O dia demorou a dizer. O relógio já explicava o amanhecer e o amanhecer não amanhecia. Tampouco em mim.
A janela, feita para o acordar com o sol, estava aberta e eu nada via. Vi, em mim, tantos sentimentos. Foi como uma conferência da saudade.
Há fotografias espalhadas nos cantos que dão acesso à janela. Os meus mortos nunca morreram em mim. Ouço a voz do meu pai. A voz que dizia honradas atitudes. A voz que amainava os calores provocados por discordâncias entre nós.
Éramos em muitos filhos e mais os primos. E a casa grande tinha grandes barulhos. A voz do meu pai silenciava. A voz do meu pai dizia vida naquela vida comum. Olho sua foto e ouço "filho" e o complemento. Ouvir "filho" acalma a demorada chegada do sol.
Meu avô, pai de minha mãe, foi um ensinador de resistências. Sofreu sofrimentos com a altivez dos que plantavam a terra e os valores corretos. Sou colheita. Não negligencio os sinais que me orientam a não desviar da rota, mesmo quando os atalhos parecem fazer chegar antes.
Chegar antes por quê?
Chegar antes onde?
Já corri a corrida insana de provar que poderia vencer. Já estacionei o dia, explicando a mim mesmo que vencer é desocupar a mente e os sentimentos da necessidade de vencer.
A saudade traz o sorriso da minha mãe. Outra foto. Dentro e fora. Ela e meu pai. E os olhares. E o beijo próximo de ser beijado. Se fosse filme, eu poderia ver o beijo. Há o filme em mim. O filme da infância. A mesa da família onde as refeições eram feitas. As conversas sobre as grandes virtudes.
Minha avó gostava de nos fazer comer além do necessário. Sorria a satisfação de nos oferecer alimentos. Ofereceu a vida toda para exercer o ofício do cuidar. Era mais alta do que meu avô.
Os que trabalhavam em casa eram da casa. Havia a Rosa que, antes do anoitecer, nos contava histórias. Era inventadora de causos que causavam medo. Minha mãe ralhava com ela. "Depois eles não dormem".
Às vezes, não dormíamos mesmo. Eu achava Rosa de uma valentia indescritível. Ela não temia a noite. E saía pelo quintal afora sem se preocupar com os seres que acordam quando dormimos.
O café nos cheirava antes. A mesa tinha os pães feitos em casa, os bolos, as frutas, algumas do pomar. E, depois, a escola. E, depois, a volta para casa. Havia as escadas e no alto delas o abraço de mãe. Prolongado. Festivo.
Dias de poesia eram aqueles. Eram dias em que o sol nunca tardava. Nunca. Nem quando chovia. Nem quando as nuvens inventavam algum pretexto para não ventar.

E havia as férias. E as viagens para a casa da praia. E as histórias que meu pai contava, enquanto dirigia. E o silêncio que obedecia à curiosidade de saber o que aconteceria com as personagens que ele inventava.
Minha mãe acordava antes para cozinhar o que comeríamos na praia.
Eu gostava de imaginar até onde o mar poderia nos levar. Nas suas águas. Nas metáforas do quão pequeno somos na imensidão de tudo o que há.

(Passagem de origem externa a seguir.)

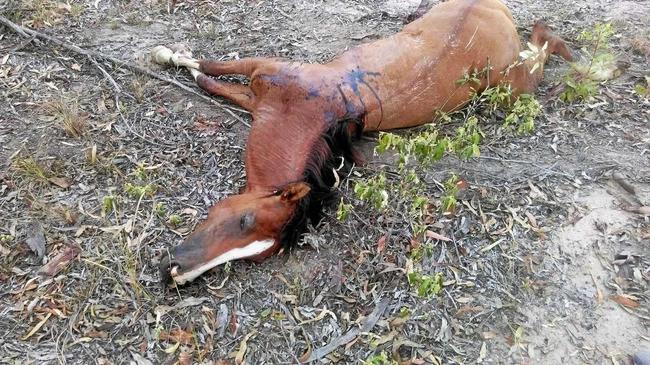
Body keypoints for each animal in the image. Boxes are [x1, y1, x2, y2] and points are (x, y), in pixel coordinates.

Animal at [152, 0, 568, 284]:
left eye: (247, 224)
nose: (174, 271)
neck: (309, 107)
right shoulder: (259, 84)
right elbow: (211, 74)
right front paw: (168, 55)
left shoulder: (262, 78)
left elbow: (208, 76)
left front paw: (172, 56)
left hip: (510, 87)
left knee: (538, 57)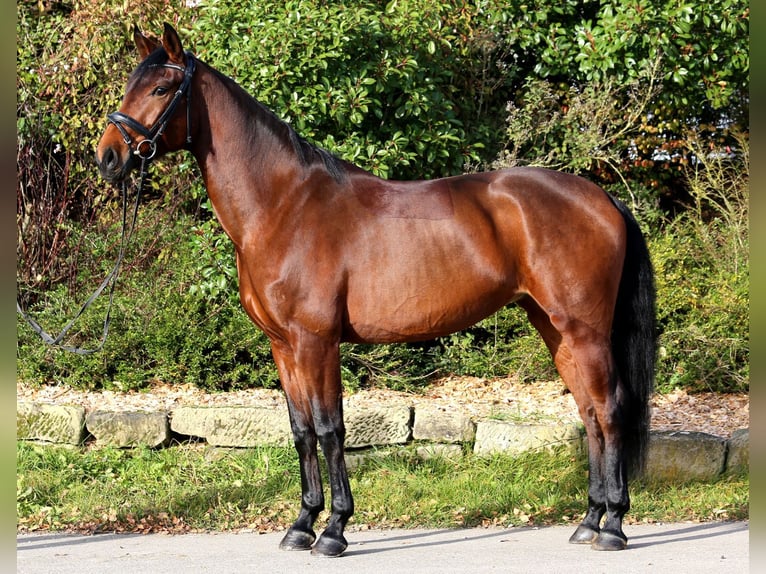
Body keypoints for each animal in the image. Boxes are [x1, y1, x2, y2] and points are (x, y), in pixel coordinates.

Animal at [96, 24, 656, 556]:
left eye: (162, 88)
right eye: (128, 86)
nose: (108, 158)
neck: (283, 206)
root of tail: (602, 198)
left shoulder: (316, 342)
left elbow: (330, 429)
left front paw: (334, 531)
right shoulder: (283, 346)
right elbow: (301, 431)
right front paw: (301, 525)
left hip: (584, 329)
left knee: (609, 410)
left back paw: (614, 526)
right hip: (555, 327)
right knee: (589, 413)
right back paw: (589, 521)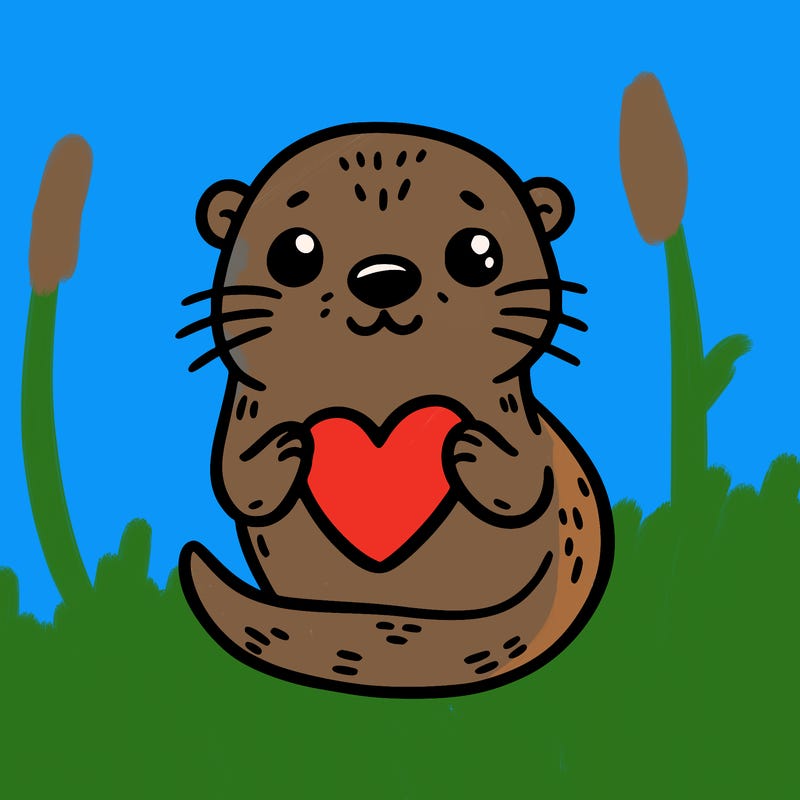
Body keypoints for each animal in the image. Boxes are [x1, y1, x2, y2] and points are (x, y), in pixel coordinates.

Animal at [177, 123, 614, 697]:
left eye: (479, 253)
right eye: (293, 254)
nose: (384, 276)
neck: (381, 392)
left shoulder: (510, 403)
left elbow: (519, 484)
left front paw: (466, 445)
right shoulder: (248, 400)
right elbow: (240, 481)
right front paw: (292, 445)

E havia a oração em família. Meu pai era um devoto do sentimento da gratidão. Orar é agradecer. O que precisamos Deus sabe, não precisa pedir. É o que ele dizia. Minha mãe era dos pedidos. Achava que não custava lembrar a Deus. Meu pai argumentava, dizendo que Deus não precisa das lembranças. Nós é que precisamos. Precisamos mesmo.
Quando se foram, a ausência causava dor. Hoje, causa gratidão. Quantas histórias lindas desenhando a história que sou. Com os tropeçares todos. Com algumas noites prolongadas. Com algumas despedidas não autorizadas.
Fosse eu o autorizador, estariam todos aqui. E nos sentaríamos juntos para o café cheio de vozes. Ouço as vozes todas nessa conferência da saudade e ofereço ao sol, que acaba de chegar, minha sincera gratidão.